**TEXT SHOWN**.
----
I suggest that the risks inherent in the plaintiffs’ enterprise from the beginning, some of which materialized, and the choices made as events unfolded, have some bearing on the damages to be awarded.
3. Plaintiffs’ enterprise was a collective one throughout. The plan to conduct a vigil was carefully coordinated as to personnel involved, the time and place, and the message to be proclaimed. There were no discordant notes, this was not an affair in which each demonstrator was there to do his own thing. The twenty-seven plaintiffs, when asked to move to Lafayette Park, talked it over and decided to remain together on the White House sidewalk. They were collectively arrested and transported to the station house.
We recognize First Amendment rights as individual rights. The violation of First Amendment rights here was, in the usual sense, a violation of each individual’s rights. In each instance rights were violated in the same way and in the same degree, which means that the damages awarded to each plaintiff should be exactly the same, as they were for The First Amendment violations here.
The exact equality among the twenty-seven of the violation and the damages to be awarded would not, alone in itself, suggest a collective approach in calculating damages, but the collective nature of the enterprise until the moment of disruption, when the group of two hundred was told to move, does. The plaintiffs had a common objective which was frustrated. Their loss, in a sense, is a collective loss. The measure of damages can, then, be more fairly as*1287sessed as collective damages, though recognizing that the rights violated were individual rights.
----
**INFORMATION PROVIDED**.
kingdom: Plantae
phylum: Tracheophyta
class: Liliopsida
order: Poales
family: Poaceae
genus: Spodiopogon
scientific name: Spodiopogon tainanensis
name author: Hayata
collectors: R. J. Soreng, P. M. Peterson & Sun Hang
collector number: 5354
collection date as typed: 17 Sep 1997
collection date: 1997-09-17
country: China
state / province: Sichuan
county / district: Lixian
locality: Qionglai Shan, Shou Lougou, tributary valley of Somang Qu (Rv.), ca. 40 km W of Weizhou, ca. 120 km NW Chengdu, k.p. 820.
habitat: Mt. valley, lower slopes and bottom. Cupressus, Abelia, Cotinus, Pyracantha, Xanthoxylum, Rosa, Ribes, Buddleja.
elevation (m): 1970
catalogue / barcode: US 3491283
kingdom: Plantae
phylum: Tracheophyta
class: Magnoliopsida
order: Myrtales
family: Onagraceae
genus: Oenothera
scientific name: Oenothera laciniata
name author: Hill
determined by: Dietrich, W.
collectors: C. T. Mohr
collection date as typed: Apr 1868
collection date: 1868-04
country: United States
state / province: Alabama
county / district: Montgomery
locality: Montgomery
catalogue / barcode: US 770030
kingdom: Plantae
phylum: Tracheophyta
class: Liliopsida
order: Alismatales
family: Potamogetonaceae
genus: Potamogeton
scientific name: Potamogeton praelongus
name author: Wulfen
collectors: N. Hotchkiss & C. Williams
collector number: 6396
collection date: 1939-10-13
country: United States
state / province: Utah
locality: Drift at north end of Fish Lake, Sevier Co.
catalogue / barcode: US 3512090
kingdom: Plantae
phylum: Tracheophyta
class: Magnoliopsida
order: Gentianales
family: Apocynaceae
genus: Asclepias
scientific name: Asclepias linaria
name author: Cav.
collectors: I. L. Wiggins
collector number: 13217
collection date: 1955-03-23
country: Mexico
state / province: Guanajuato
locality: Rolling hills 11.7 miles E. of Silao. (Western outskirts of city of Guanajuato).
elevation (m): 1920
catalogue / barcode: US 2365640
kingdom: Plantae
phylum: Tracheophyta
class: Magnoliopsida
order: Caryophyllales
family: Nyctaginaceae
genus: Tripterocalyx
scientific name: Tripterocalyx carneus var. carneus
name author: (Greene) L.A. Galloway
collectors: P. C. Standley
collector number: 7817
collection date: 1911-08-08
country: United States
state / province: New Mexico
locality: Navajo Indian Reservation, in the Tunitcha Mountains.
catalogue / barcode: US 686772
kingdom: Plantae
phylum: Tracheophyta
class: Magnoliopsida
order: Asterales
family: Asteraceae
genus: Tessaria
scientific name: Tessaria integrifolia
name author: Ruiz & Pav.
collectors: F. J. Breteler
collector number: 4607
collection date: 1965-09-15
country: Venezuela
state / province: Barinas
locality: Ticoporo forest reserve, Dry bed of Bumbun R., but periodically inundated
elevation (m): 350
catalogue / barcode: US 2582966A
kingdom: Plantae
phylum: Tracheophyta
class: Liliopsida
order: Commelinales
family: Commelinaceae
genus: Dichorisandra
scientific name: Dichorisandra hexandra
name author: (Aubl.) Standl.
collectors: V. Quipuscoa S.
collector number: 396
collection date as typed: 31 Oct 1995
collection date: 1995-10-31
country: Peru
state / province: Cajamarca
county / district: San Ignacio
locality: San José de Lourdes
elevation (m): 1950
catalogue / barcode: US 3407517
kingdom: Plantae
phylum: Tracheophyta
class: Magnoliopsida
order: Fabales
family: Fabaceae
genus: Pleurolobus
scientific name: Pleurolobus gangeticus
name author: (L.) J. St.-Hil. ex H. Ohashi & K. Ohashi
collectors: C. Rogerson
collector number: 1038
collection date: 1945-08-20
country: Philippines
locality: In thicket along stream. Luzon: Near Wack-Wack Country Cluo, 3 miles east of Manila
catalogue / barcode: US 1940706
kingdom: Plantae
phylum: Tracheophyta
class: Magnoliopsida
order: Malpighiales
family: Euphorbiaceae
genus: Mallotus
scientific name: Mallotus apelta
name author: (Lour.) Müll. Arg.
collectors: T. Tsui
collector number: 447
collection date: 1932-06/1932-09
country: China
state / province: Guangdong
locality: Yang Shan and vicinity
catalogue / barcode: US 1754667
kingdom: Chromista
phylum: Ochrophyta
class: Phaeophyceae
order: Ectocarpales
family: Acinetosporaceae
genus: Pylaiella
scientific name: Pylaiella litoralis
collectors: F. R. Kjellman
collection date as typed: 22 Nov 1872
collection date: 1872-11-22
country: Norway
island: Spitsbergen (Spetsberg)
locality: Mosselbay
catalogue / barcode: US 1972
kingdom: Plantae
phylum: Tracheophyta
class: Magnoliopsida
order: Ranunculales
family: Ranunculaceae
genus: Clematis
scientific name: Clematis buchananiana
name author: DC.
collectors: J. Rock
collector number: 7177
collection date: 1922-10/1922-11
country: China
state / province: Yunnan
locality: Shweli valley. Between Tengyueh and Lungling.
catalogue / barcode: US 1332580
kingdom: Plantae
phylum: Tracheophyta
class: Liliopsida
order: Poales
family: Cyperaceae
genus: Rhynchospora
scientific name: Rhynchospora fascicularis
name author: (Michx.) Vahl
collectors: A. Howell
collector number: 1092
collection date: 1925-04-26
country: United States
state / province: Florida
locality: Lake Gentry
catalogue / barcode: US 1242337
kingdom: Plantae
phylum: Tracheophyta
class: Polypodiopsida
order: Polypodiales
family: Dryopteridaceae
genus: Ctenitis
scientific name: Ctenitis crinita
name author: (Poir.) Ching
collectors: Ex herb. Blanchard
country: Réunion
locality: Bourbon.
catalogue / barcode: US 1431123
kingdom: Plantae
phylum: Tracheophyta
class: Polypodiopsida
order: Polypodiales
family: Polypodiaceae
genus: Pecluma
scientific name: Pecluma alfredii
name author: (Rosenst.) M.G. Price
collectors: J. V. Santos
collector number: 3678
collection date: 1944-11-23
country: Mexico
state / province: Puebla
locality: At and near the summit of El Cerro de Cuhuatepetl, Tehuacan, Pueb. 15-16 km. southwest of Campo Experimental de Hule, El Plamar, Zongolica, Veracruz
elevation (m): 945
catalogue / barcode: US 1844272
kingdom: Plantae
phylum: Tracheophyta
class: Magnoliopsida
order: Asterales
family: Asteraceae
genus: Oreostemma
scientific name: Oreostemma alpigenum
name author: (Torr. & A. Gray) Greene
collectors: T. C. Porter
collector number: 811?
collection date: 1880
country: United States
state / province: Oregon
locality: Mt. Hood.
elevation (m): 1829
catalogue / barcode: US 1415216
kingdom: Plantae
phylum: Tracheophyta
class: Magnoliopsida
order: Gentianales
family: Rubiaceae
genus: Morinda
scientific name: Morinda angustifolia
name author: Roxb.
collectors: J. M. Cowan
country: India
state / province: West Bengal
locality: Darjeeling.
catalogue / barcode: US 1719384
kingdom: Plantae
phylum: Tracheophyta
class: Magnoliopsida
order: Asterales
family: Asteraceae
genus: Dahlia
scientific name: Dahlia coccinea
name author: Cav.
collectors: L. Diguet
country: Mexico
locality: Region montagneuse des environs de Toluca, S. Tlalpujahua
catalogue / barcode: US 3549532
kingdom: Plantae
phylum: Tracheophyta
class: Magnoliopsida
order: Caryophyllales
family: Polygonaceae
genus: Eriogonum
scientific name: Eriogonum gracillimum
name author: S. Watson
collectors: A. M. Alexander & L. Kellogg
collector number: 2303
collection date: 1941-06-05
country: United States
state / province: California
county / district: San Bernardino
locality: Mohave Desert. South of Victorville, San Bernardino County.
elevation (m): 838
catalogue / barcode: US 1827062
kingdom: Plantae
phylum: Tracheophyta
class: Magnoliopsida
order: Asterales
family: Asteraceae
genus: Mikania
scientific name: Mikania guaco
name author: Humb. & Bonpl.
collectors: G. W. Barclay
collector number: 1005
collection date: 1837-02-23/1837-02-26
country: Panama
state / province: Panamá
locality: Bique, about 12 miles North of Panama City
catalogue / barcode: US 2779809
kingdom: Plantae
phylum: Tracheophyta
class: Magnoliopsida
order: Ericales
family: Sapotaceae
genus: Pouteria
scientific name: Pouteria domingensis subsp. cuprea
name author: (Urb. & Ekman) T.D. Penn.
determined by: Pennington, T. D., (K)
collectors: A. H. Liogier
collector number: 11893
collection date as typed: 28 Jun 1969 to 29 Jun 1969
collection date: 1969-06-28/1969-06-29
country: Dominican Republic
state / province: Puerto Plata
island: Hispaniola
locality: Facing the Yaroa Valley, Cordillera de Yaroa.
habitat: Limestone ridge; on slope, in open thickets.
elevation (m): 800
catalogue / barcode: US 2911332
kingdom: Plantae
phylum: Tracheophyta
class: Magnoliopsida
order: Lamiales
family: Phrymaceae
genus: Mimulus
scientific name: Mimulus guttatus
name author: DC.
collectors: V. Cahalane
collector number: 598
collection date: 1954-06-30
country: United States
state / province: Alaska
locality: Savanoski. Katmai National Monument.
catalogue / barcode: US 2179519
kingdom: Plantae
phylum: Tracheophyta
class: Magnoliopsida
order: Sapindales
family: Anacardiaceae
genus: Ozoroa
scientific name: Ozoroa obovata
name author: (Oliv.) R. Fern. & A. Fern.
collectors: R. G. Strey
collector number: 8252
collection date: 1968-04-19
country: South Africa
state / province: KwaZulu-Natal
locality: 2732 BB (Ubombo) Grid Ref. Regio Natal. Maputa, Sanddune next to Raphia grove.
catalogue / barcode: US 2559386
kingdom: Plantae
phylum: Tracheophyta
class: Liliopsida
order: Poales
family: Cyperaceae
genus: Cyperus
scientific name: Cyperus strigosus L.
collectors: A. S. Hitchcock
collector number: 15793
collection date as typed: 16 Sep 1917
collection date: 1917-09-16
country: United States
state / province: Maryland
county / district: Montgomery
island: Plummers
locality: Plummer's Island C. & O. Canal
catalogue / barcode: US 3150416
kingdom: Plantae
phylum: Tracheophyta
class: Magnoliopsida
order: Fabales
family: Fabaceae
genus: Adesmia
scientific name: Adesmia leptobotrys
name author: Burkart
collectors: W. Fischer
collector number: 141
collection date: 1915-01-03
----
**WORK TO COMPLETE**.
(a) Decide whether each statement below agrees with the vigil damages opinion. Answer yes or no for each, and quote the deciding words of the opinion.
(i) When asked to move to Lafayette Park, the twenty-seven plaintiffs decided to stay together on the White House sidewalk.
(ii) The damages awarded for the First Amendment violations varied from one plaintiff to another.
(iii) The opinion treats the rights violated as collective rather than individual rights.
(b) Continue the vigil damages opinion after its final sentence.

**RESPONSES PER TASK**.
(a)
(i) Yes: "talked it over and decided to remain together on the White House sidewalk."
(ii) No: "the damages awarded to each plaintiff should be exactly the same, as they were for The First Amendment violations here."
(iii) No: "though recognizing that the rights violated were individual rights."

(b)
This approach would provide some guide between the $10,000 and $100 per plaintiff, where the court’s opinion leaves the District Judge. We have given no monetary hint as to how much the First Amendment is individually worth in these circumstances, because we have not found that anywhere in the law. Looking at the wrong done as a collective wrong, the total amount awarded against the defendant District of Columbia should be sufficiently sizeable to discourage repetition of such illegal police action in the future, without being of such horrendous size as to shock the public — taxpaying— conscience. The total amount should be sufficient, when divided among the twenty-seven plaintiffs, to give each an amount which will assure him that First Amendment rights are not lightly to be disregarded and that they can be truly vindicated in the courts.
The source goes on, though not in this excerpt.